* **Brief a**: Rewrite the paragraph beginning "72. The formulation according to claim 71" from the patent text on a pretreatment formulation below as a short list that keeps its main facts.
*** Text for analysis ***
PRETREATMENT FORMULATION AND A CORRESPONDING INK SET

Abstract

A pretreatment formulation is disclosed which includes at least one ink fixation agent and at least one vinyl acetate/ethylene copolymer (VAE) and/or a VAE derivative.

Claims

1.-64. (canceled)

65. A pretreatment formulation comprising at least one ink fixation agent and at least one vinyl acetate/ethylene copolymer (VAE) and/or a VAE derivative, the formulation being free of a pigment or a dye, wherein VAE is a copolymerization product of vinyl acetate and ethylene, having vinyl acetate content between 60 and 95%, and ethylene content between 5 and 40% (w/w) and wherein the VAE derivative is a modified VAE wherein a further monomer is introduced along the VAE chain; or at least a portion or all of the vinyl acetate monomers and/or at least a portion or all of the ethylene monomers are chemically functionalized; or at least a portion or all of the vinyl acetate monomers are chemically functionalized, and none of the ethylene monomers are chemically functionalized; or none of the vinyl acetate monomers are chemically functionalized, and a plurality or all of the ethylene monomers are chemically functionalized; or wherein the backbone of a VAE polymer is chemically functionalized.

66. The formulation according to claim 65, configured and adapted for use with an ink formulation free of a combination of a fixation agent and at least one vinyl acetate/ethylene copolymer (VAE) or a VAE derivative; or for use with an ink formulation that is free of at least one vinyl acetate/ethylene copolymer (VAE) or a VAE derivative.

67. The formulation according to claim 65, wherein the VAE derivative is a copolymer of vinyl acetate, ethylene and an N-methylol-based compound.

68. The formulation according to claim 67, wherein the VAE derivative is a self-crosslinkable polymer having one or more crosslinkable functionalities.

69. The formulation according to claim 68, wherein the one or more crosslinkable functionalities are selected to inter-molecularly self-crosslink.

70. The formulation according to claim 68, wherein the one or more crosslinkable functionalities are selected from alcohols, amines, vinyl groups, carboxyl groups, and silanols.

71. The formulation according to claim 65, wherein the VAE derivative is a copolymerization product of vinyl acetate (VA) monomers, ethylene (E) monomers with N-methylol-functionalized ethylene monomers.

72. The formulation according to claim 71, wherein the N-methylol-functionalized ethylene monomer is derived from N-methylol-acrylamide (NMA), N-methylol methacrylamide, N-methylol maleimide, N-methylol maleinamic acid, N-methylol maleinamic acid esters, or N-methylol amide of vinyl aromatic acids.
*** Source information ***
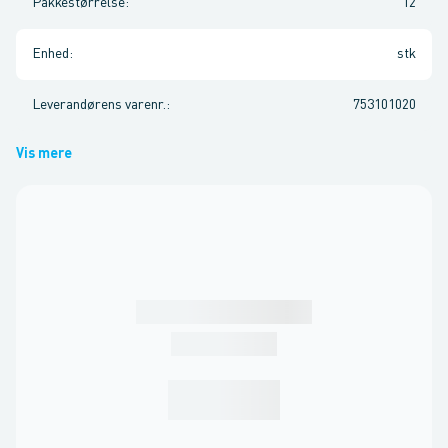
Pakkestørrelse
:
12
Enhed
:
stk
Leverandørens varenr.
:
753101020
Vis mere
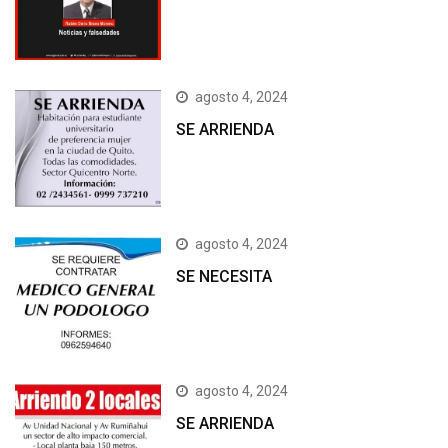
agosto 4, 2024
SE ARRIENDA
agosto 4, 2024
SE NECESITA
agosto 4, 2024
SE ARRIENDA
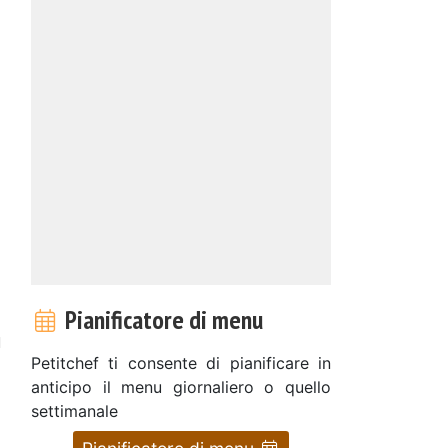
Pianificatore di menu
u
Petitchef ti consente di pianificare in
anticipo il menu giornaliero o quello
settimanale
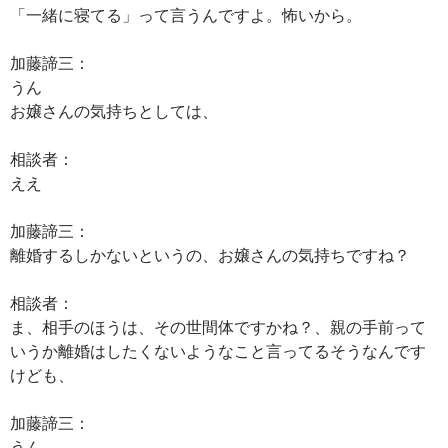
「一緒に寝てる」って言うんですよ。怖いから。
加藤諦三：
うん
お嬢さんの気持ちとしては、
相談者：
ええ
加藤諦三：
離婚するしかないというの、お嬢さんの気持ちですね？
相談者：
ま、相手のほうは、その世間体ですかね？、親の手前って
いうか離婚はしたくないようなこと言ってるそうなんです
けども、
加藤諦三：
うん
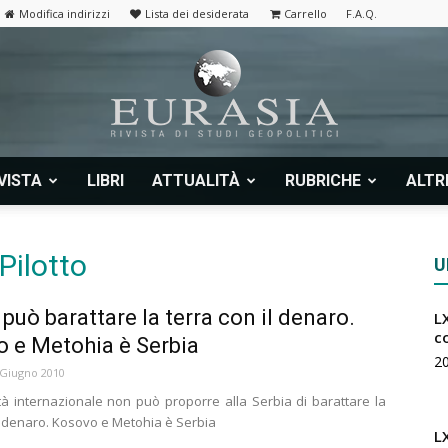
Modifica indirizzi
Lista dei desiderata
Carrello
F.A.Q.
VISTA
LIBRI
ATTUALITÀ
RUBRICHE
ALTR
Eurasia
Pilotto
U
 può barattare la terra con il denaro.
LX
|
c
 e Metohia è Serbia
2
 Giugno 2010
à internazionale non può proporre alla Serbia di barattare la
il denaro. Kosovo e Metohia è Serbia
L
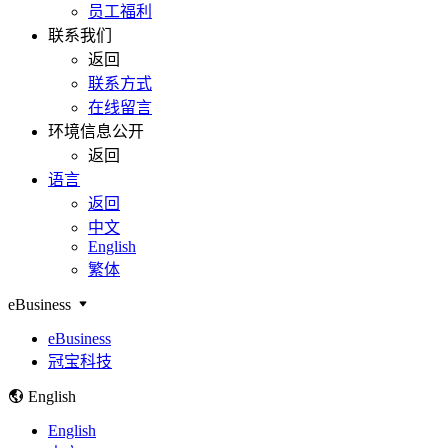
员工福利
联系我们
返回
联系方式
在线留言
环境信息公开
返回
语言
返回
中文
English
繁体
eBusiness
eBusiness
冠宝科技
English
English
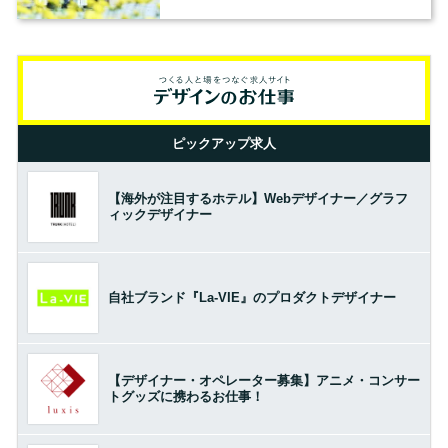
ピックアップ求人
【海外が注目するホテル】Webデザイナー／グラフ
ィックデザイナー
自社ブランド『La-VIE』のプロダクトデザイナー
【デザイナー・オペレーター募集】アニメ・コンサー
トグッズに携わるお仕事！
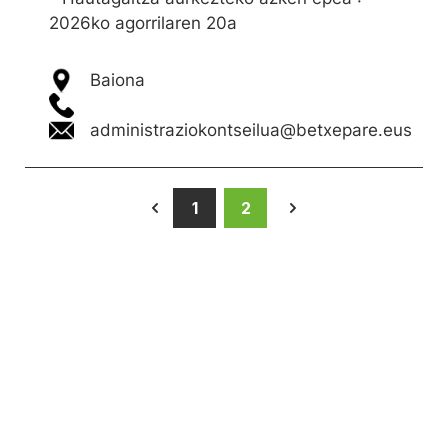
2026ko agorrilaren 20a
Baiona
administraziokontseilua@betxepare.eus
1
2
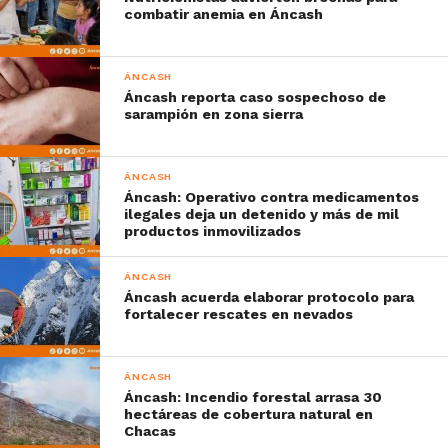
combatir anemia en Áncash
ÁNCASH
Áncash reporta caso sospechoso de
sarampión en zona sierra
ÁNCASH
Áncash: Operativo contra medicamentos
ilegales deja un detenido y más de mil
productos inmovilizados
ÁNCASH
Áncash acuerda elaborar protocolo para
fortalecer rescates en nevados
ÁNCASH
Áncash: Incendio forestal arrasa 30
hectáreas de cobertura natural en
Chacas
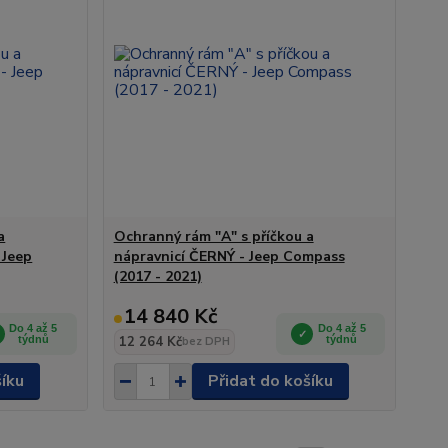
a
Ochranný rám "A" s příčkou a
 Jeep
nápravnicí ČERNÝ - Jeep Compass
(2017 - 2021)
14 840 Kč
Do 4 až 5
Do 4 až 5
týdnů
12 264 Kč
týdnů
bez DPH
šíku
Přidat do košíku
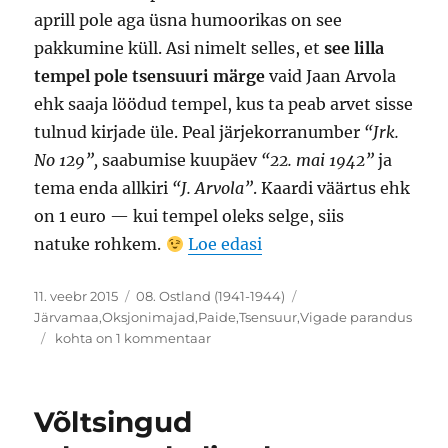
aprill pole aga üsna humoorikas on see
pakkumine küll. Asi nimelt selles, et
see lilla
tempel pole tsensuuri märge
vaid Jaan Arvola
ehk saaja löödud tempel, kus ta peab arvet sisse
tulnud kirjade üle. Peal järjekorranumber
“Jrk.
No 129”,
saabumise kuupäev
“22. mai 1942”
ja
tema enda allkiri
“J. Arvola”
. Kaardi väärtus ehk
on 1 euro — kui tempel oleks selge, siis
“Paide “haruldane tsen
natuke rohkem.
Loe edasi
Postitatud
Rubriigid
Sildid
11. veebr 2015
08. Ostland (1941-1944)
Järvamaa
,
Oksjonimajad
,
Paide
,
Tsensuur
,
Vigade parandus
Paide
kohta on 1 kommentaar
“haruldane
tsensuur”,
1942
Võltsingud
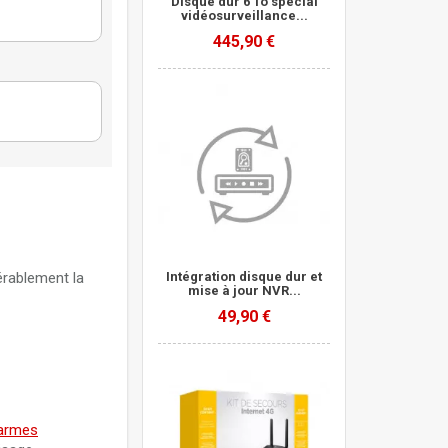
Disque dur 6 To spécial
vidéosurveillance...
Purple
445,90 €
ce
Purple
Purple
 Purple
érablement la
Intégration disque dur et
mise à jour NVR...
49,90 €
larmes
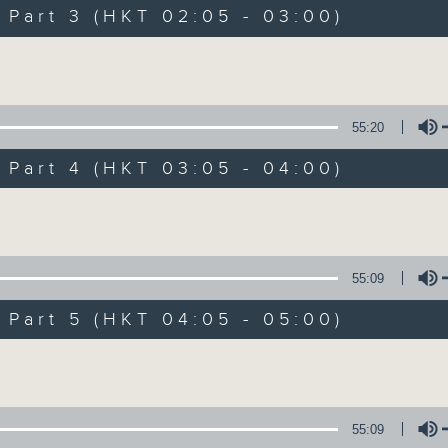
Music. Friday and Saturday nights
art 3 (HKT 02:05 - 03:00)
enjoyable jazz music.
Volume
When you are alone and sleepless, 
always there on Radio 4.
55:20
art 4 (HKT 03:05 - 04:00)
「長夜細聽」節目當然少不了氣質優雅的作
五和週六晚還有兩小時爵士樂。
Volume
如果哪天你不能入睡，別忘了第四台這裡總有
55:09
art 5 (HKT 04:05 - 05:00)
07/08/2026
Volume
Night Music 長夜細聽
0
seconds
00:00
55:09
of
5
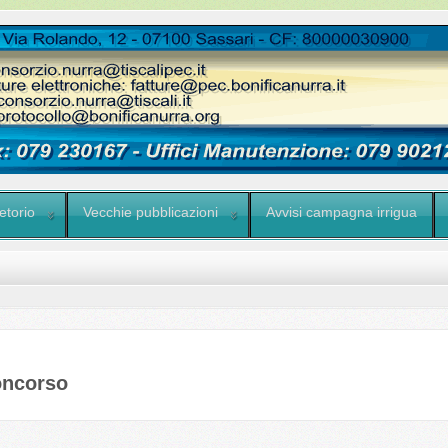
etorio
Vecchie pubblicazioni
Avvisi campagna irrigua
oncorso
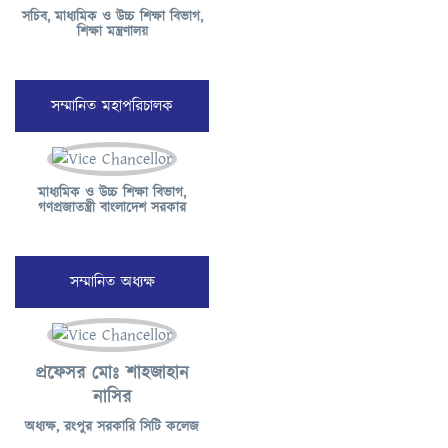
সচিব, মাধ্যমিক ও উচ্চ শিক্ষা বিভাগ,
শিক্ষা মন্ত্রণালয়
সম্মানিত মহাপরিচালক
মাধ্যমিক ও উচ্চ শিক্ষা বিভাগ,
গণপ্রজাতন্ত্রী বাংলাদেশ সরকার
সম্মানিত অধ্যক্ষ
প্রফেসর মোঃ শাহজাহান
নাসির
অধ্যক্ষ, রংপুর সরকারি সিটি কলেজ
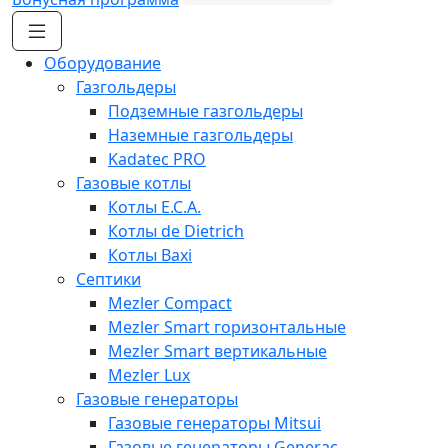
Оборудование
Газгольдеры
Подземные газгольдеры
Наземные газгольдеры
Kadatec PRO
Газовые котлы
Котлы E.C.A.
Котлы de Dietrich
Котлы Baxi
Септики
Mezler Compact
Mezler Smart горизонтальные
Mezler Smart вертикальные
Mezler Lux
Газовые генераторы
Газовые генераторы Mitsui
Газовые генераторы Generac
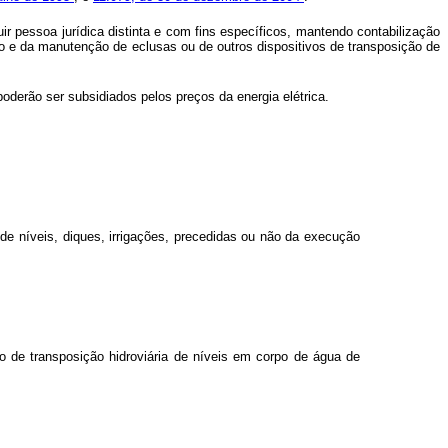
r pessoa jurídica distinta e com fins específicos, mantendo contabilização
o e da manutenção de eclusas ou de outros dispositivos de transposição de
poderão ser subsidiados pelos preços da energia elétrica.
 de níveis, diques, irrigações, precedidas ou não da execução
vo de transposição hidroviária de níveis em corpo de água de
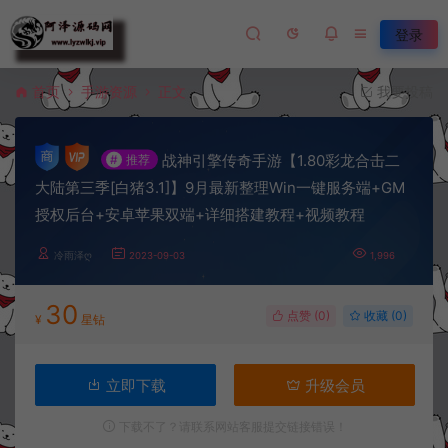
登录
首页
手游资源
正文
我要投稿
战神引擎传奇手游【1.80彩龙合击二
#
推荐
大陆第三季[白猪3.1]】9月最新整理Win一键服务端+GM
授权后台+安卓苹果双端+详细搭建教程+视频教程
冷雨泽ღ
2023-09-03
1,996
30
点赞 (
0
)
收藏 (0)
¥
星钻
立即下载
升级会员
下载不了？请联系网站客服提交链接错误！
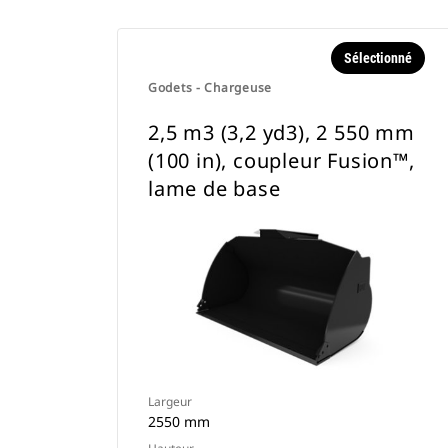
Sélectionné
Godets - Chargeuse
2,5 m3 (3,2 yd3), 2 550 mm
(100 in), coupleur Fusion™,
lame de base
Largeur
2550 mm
***
* **Brief b**: Lay out the part of the rows that opens with the line containing "Sélectionné" and continues through the last of the rows as a JSON list of strings, with one string per line and blank lines left out.

* **Exercise solution a**:
Claim 72, which depends on claim 71, states that the N-methylol-functionalized ethylene monomer is derived from one of these:
- N-methylol-acrylamide (NMA)
- N-methylol methacrylamide
- N-methylol maleimide
- N-methylol maleinamic acid
- N-methylol maleinamic acid esters
- N-methylol amide of vinyl aromatic acids

* **Exercise solution b**:
[
  "Sélectionné",
  "Godets - Chargeuse",
  "2,5 m3 (3,2 yd3), 2 550 mm",
  "(100 in), coupleur Fusion™,",
  "lame de base",
  "Largeur",
  "2550 mm"
]